Chairman of the Board: Back to basics

Illustration by Ed Appleby
Illustration by Ed Appleby

‘Stone Age’ board game review

By Ed Appleby, Illustrator

Imagine, if you will, that every day you have to take down a giant mammoth with a sharpened stick in order for you and your tribe to survive. Bet that puts your job at Starbucks into perspective.

Stone Age is a worker placement game for 2–4 players designed by Bernd Brunnhofer and published by Z-Man Games in 2008. Players place their prehistoric workers to hunt, gather, breed, make tools, build huts, or trade. The first player, called the chieftain, rotates every round. Play continues until either the building or trading deck runs out.

Stone Age adds a novel element to the worker placement style of gameplay. Most worker placement games, such as Carcassonne or Lords of Waterdeep, provide a set number of points or resources acquired per task. In Stone Age, once workers are sent out to harvest resources, a dice roll is used to determine the level of success. One die is rolled for each worker committed to the task, and then the dice are divided and rounded down based on the difficulty of the task.
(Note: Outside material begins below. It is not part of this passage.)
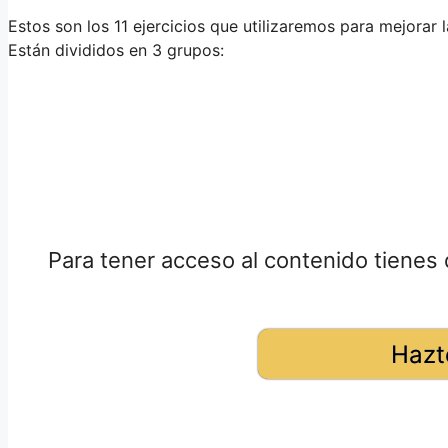
Estos son los 11 ejercicios que utilizaremos para mejorar l
Están divididos en 3 grupos:
Para tener acceso al contenido tienes 
Hazt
Hunting and gathering, as the simplest, are divided by 2, while panning for gold is divided by 6.

The game is solid and the random element helps give new players a fighting chance. Like most Eurostyle games it employs a point-salad scoring system: points are added up at the end of the game so you have no idea who is actually winning until the game is over.

Stone Age is a wonderful base game to build a group around. It is good for almost all ages and skill levels, with just enough chance elements to keep everyone interested.